Salah seorang sahabat saya mengatakan bahwa ia mendaki dikarenakan adanya panggilan alam di dalam hatinya. Hmm...panggilan alam?. Mungkin inilah yang dinamakan sebagai kerinduan terhadap alam. Merindukan alam berarti merindukan dirinya sendiri untuk bercumbu dengan Tuhan. Benarkah hanya sebuah panggilan hati?. Atau hanya untuk berkampanye menjaga kelestarian alam?. Toh banyak pendaki yang membawa sampah-sampah ke alam yang justru merusak lingkungan. Saya pun sangat sulit mendefinisikan alasan seseorang mendaki. Hanya saja, yang pasti ialah seorang pendaki ialah mereka yang meninggalkan kenyamanan dan kehangatan rumah mereka untuk mencari sesuatu yang tidak terdefinisikan yang sesuatu itu hanya ada di alam.

Apa sebenernya mendaki gunung itu?. Apakah ia hanya sekedar uforia bersama sahabat di alam?. Ataukah sebuah hobi?. Atau juga sebuah profesi?. Namun semuanya dapat dan identik dengan mendaki gunung. Saya sendiri tidak menggap mendaki gunung itu hanya sebuah hobi, namun lebih dari itu. Ada semacam bisikan alam, semcam candu yang menuntun kita untuk pergi ke gunung.

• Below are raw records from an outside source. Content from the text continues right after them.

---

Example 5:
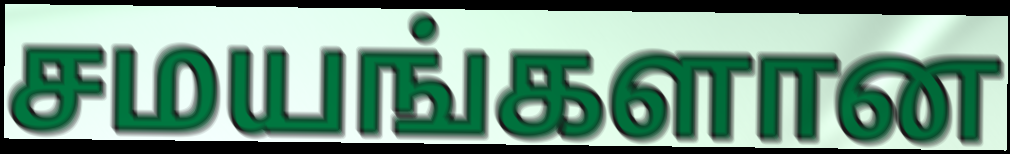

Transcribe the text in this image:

சமயங்களான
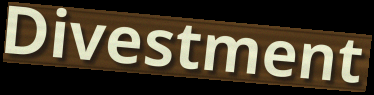
Divestment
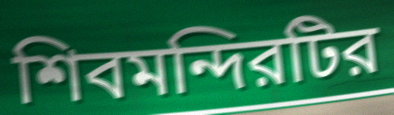
শিবমন্দিরটির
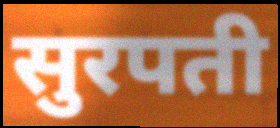
सुरपती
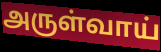
அருள்வாய்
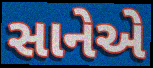
સાનેએ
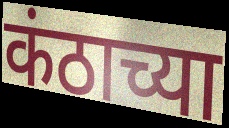
कंठाच्या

Mendaki gunung bukan untuk gagah-gagahan, walaupun terkadang sulit untuk menahan diri ketika sudah berada di rumah untuk tidak meng-unduh foto-foto ke media sosial. Sebagai manusia biasa, ya tidak masalah, namun saya akan tegaskan lagi bahwa bukan itu tujuan seseorang mendaki gunung. Meng-unduh foto dan semacamnya itu hanya pelengkap saja.

Pertama kali saya mengenal kenikmatan gunung ialah ketika melakukan pendakian ke gunung Rinjani dengan ketinggian mencapai 3.726 mdpl. Rinjani merupakan gunung tertinggi ketiga setelah puncak jaya di papua dan Kerinci di Sumatera. Rinjani meruapakan replika gunung yang berada di Indonesia, semua track gunung se indonesia sudah terwakili di Rinjani. Adapau kesan mendaki gunung ini tidak akan saya jelaskan panjang lebar, namun hanya satu untuk menikmati sensasinya, dakilah!

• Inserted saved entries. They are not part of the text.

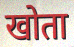
खोता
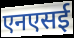
एनएसई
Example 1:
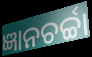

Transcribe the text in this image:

ଜ୍ଞାନଚର୍ଚ୍ଚା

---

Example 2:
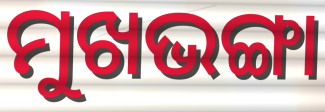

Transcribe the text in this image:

ମୁଖଭଙ୍ଗା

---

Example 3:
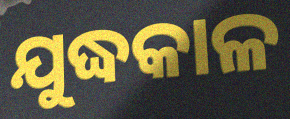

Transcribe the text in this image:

ଯୁଦ୍ଧକାଳ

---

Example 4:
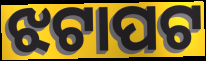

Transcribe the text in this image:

ଝଟାପଟ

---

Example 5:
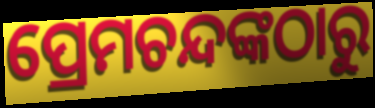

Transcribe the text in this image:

ପ୍ରେମଚନ୍ଦଙ୍କଠାରୁ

Seiringnya waktu berlalu, saya kemudian mencoba mencicipi beberapa gunung lain dengan harapan mendapatkan sensasi yang berbeda. Salah satu gunung yang layak untuk di daki ialah gunung Panderman dengan ketinggian 2.045 M.dpl yang berada di Kota Batu, Jawa Timur. Gunung ini di daki selama satu malam saja, jika hati sangat merindukan alam maka perjalanan ini cocok sebagai pelipuir lara. Gunung lain yang lebih tinggi mungkin akan menghabiskan waktu 2-5 hari jika ingin di daki.

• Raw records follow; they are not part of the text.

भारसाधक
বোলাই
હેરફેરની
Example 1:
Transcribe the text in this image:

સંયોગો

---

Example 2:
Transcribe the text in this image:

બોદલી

Gunung lain yang pernah saya coba dinataranya ialah G. Penanggungan (1.653 M.dpl) di Mojokerto, G. Welirang (3.156 M.dpl), G. Arjuno (3.339 M.dpl) di Pasuruan, G. Kembar I (3.051 M.dpl) di Kota Batu, G. Lemongan (1.671 M.dpl) di Kabupaten Lumajang, G. Lawu (3.265 M.dpl) di Kabupaten Magetan. Ternyata, setiap gunung memiliki karakter alam yang berbeda. Misalnya mendaki Arjuno via kota batu, jalur ini tidak memiliki sumber mata air sama sekali. Oleh karena itu, persediaan air selama kira-kira 3 hari harus dibawa dari pos pendakian. Bisa dibayangkan bagaimana seseorang yang mendaki gunung ini akan dilatih kedisiplinannya, terutama dalam menggunakan air.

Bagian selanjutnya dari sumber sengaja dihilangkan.